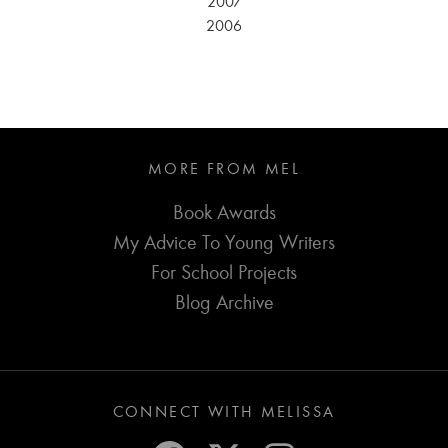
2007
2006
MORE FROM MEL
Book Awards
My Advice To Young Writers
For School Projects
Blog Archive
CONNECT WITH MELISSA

* * *

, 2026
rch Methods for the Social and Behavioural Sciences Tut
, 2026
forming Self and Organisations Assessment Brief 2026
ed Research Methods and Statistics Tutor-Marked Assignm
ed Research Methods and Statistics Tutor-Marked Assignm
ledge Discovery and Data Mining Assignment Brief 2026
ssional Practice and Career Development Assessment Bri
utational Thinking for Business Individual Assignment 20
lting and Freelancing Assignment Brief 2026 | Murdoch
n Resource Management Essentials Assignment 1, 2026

...

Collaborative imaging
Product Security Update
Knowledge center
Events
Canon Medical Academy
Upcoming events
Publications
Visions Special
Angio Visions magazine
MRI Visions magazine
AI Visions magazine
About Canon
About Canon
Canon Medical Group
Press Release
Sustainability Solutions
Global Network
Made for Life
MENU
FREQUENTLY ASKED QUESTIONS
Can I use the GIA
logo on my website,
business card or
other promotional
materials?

• [About this task]
Retype the entries from the line containing "Collaborative imaging" through the line containing "Press Release", keeping every line exactly as it appears.

• [Task solution]
Collaborative imaging
Product Security Update
Knowledge center
Events
Canon Medical Academy
Upcoming events
Publications
Visions Special
Angio Visions magazine
MRI Visions magazine
AI Visions magazine
About Canon
About Canon
Canon Medical Group
Press Release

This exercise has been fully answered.